Content starts
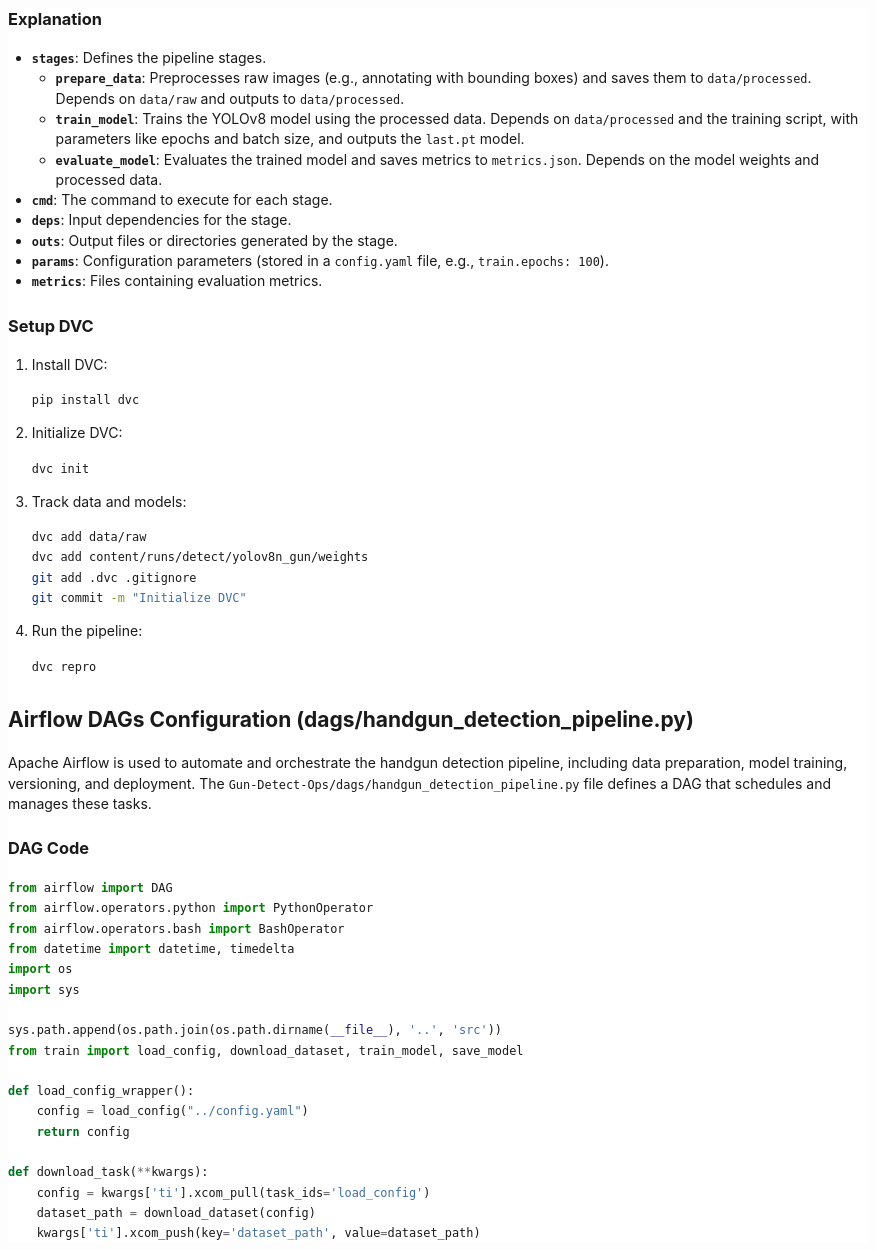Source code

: ### Explanation
- **`stages`**: Defines the pipeline stages.
  - **`prepare_data`**: Preprocesses raw images (e.g., annotating with bounding boxes) and saves them to `data/processed`. Depends on `data/raw` and outputs to `data/processed`.
  - **`train_model`**: Trains the YOLOv8 model using the processed data. Depends on `data/processed` and the training script, with parameters like epochs and batch size, and outputs the `last.pt` model.
  - **`evaluate_model`**: Evaluates the trained model and saves metrics to `metrics.json`. Depends on the model weights and processed data.
- **`cmd`**: The command to execute for each stage.
- **`deps`**: Input dependencies for the stage.
- **`outs`**: Output files or directories generated by the stage.
- **`params`**: Configuration parameters (stored in a `config.yaml` file, e.g., `train.epochs: 100`).
- **`metrics`**: Files containing evaluation metrics.

### Setup DVC
1. Install DVC:
   ```bash
   pip install dvc
   ```
2. Initialize DVC:
   ```bash
   dvc init
   ```
3. Track data and models:
   ```bash
   dvc add data/raw
   dvc add content/runs/detect/yolov8n_gun/weights
   git add .dvc .gitignore
   git commit -m "Initialize DVC"
   ```
4. Run the pipeline:
   ```bash
   dvc repro
   ```

## Airflow DAGs Configuration (dags/handgun_detection_pipeline.py)

Apache Airflow is used to automate and orchestrate the handgun detection pipeline, including data preparation, model training, versioning, and deployment. The `Gun-Detect-Ops/dags/handgun_detection_pipeline.py` file defines a DAG that schedules and manages these tasks.

### DAG Code
```python
from airflow import DAG
from airflow.operators.python import PythonOperator
from airflow.operators.bash import BashOperator
from datetime import datetime, timedelta
import os
import sys

sys.path.append(os.path.join(os.path.dirname(__file__), '..', 'src'))
from train import load_config, download_dataset, train_model, save_model

def load_config_wrapper():
    config = load_config("../config.yaml")
    return config

def download_task(**kwargs):
    config = kwargs['ti'].xcom_pull(task_ids='load_config')
    dataset_path = download_dataset(config)
    kwargs['ti'].xcom_push(key='dataset_path', value=dataset_path)
```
Content ends
(Task statement)
The listing above must be repeated exactly. Its pictures are not part of the copy.

(Reply)
Source code

: ### Explanation
- **`stages`**: Defines the pipeline stages.
  - **`prepare_data`**: Preprocesses raw images (e.g., annotating with bounding boxes) and saves them to `data/processed`. Depends on `data/raw` and outputs to `data/processed`.
  - **`train_model`**: Trains the YOLOv8 model using the processed data. Depends on `data/processed` and the training script, with parameters like epochs and batch size, and outputs the `last.pt` model.
  - **`evaluate_model`**: Evaluates the trained model and saves metrics to `metrics.json`. Depends on the model weights and processed data.
- **`cmd`**: The command to execute for each stage.
- **`deps`**: Input dependencies for the stage.
- **`outs`**: Output files or directories generated by the stage.
- **`params`**: Configuration parameters (stored in a `config.yaml` file, e.g., `train.epochs: 100`).
- **`metrics`**: Files containing evaluation metrics.

### Setup DVC
1. Install DVC:
   ```bash
   pip install dvc
   ```
2. Initialize DVC:
   ```bash
   dvc init
   ```
3. Track data and models:
   ```bash
   dvc add data/raw
   dvc add content/runs/detect/yolov8n_gun/weights
   git add .dvc .gitignore
   git commit -m "Initialize DVC"
   ```
4. Run the pipeline:
   ```bash
   dvc repro
   ```

## Airflow DAGs Configuration (dags/handgun_detection_pipeline.py)

Apache Airflow is used to automate and orchestrate the handgun detection pipeline, including data preparation, model training, versioning, and deployment. The `Gun-Detect-Ops/dags/handgun_detection_pipeline.py` file defines a DAG that schedules and manages these tasks.

### DAG Code
```python
from airflow import DAG
from airflow.operators.python import PythonOperator
from airflow.operators.bash import BashOperator
from datetime import datetime, timedelta
import os
import sys

sys.path.append(os.path.join(os.path.dirname(__file__), '..', 'src'))
from train import load_config, download_dataset, train_model, save_model

def load_config_wrapper():
    config = load_config("../config.yaml")
    return config

def download_task(**kwargs):
    config = kwargs['ti'].xcom_pull(task_ids='load_config')
    dataset_path = download_dataset(config)
    kwargs['ti'].xcom_push(key='dataset_path', value=dataset_path)
```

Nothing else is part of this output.